Les principales missions vers Vénus

  • En 1961, Venera 1 devient le premier vaisseau spatial à visiter Vénus. Malheureusement, le contact avec cette sonde soviétique est perdu lorsqu'elle se trouve à 100 000 km de la planète.
  • En 1964, la sonde soviétique Zond 1 passe à 100 000 km de Vénus, mais ne transmet aucune donnée.
  • En 1965, Venera 3 réussit la première entrée dans l'atmosphère de la planète, mais, encore une fois, aucune information n'est transmise.
  • En 1967, Venera 4 pénètre dans l'atmosphère de Vénus et envoie des données jusqu'à environ 25 km de sa surface.
  • La même année, la sonde américaine Mariner 5 effectue un vol rapproché jusqu'à 4000 km de la surface.
  • En 1970, la sonde Venera 7 réussit un premier atterrissage.
  • Deux ans plus tard, Venera 8 envoie des renseignements sur la surface de la planète et sa composition atmosphérique.
  • En 1975, la sonde Venera 9 retransmet les premières images de la surface.
  • Plusieurs sondes sont par la suite envoyées, dont les américaines Pioneer Venus 1 et 2, et transmettent des données sur son atmosphère.
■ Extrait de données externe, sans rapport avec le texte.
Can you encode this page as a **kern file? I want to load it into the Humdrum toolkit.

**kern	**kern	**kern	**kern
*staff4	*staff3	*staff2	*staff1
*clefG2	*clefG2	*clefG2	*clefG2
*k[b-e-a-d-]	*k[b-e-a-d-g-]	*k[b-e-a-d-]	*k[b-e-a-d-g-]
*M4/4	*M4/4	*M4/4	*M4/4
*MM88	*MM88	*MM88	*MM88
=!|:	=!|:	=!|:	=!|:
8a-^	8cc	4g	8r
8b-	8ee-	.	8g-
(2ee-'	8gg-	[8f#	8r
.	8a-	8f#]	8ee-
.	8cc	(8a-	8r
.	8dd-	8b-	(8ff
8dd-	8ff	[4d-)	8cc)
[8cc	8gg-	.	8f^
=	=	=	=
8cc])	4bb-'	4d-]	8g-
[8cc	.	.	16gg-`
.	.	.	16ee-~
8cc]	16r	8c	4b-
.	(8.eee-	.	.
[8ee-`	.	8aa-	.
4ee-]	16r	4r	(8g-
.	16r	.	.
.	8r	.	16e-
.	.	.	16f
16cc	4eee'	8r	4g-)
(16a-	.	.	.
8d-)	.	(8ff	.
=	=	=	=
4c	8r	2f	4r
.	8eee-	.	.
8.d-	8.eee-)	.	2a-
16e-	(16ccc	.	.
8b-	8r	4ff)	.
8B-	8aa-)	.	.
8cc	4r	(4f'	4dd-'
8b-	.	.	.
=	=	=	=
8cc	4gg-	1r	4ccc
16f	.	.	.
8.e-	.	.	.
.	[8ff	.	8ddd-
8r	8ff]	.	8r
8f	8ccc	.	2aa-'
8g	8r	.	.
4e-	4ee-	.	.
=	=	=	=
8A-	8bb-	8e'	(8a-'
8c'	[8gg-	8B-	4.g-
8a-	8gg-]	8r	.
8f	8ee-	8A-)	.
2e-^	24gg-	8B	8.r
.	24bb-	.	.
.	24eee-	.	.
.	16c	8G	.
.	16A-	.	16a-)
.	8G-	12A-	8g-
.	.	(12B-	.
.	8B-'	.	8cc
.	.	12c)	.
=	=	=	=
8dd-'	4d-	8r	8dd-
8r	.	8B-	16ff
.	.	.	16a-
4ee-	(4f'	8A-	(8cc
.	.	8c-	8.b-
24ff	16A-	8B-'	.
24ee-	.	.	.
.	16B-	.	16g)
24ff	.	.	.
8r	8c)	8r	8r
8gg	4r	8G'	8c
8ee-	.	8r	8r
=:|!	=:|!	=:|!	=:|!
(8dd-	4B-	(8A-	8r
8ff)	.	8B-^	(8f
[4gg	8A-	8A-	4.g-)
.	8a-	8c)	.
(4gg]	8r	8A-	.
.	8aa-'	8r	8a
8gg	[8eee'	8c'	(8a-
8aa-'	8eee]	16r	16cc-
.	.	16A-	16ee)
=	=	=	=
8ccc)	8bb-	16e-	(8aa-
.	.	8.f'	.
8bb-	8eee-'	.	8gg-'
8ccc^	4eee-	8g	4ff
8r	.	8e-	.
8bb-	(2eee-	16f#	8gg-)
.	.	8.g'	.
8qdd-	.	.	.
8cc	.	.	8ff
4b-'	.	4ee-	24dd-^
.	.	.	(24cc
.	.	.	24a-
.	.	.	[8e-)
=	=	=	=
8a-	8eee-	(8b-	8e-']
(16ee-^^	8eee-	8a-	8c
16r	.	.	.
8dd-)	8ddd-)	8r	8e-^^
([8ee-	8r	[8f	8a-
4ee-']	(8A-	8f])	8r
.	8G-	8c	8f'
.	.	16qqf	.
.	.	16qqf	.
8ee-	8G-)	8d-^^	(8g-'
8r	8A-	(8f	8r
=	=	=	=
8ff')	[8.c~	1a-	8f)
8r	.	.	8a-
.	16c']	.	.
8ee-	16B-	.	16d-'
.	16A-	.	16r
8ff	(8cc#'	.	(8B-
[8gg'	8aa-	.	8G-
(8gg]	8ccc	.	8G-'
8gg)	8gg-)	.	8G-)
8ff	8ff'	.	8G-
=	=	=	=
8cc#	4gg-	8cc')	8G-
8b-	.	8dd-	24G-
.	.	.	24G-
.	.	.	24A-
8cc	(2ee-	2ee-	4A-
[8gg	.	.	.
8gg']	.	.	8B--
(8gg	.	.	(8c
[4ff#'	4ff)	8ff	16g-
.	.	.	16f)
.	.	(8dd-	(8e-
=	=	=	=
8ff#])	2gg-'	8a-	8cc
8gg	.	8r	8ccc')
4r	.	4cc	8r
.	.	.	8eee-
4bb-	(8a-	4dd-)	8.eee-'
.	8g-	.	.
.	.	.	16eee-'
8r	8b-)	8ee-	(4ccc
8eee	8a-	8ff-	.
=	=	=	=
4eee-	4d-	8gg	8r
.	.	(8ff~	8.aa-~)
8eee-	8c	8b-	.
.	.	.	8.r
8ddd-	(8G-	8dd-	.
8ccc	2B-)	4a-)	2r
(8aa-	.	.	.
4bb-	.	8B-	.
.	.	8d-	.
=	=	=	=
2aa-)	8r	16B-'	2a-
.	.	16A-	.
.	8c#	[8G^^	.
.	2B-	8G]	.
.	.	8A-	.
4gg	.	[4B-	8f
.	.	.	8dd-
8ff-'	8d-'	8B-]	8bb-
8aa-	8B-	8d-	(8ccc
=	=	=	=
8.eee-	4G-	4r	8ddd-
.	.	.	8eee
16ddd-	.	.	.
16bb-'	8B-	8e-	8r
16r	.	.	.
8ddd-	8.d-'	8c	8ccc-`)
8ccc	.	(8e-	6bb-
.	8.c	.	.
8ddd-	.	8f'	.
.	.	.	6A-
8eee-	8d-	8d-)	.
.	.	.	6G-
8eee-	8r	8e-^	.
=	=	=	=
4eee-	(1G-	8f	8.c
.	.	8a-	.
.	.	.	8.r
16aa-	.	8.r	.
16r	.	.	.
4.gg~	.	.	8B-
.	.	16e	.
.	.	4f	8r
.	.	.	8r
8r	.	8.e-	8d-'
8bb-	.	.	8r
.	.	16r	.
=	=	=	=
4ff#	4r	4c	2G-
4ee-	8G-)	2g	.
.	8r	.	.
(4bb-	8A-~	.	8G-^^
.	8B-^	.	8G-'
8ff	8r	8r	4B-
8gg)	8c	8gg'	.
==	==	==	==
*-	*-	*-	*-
  • En 1982, la sonde Venera 13 envoie les premières photos en couleurs de la surface et les premières analyses de son site d'atterrissage.
  • Entre 1989 et 1994, la sonde américaine Magellan permet de cartographier 98 % de la surface de Vénus. Elle observe le sol de la planète par radar, car les nuages empêchent de le voir. Les images sont reconstituées à partir des données radar.
  • En 2005, la sonde Venus Express est lancée par l'Agence spatiale européenne. Cette mission, qui s'est achevée en 2014, a permis de récolter de nombreux renseignements sur la planète.
  • En 2010, la sonde spatiale japonaise Akatsuki se place en orbite autour de Vénus, mais cette orbite est beaucoup plus élevée que celle visée, ce qui ne lui permet pas de remplir tous ses objectifs.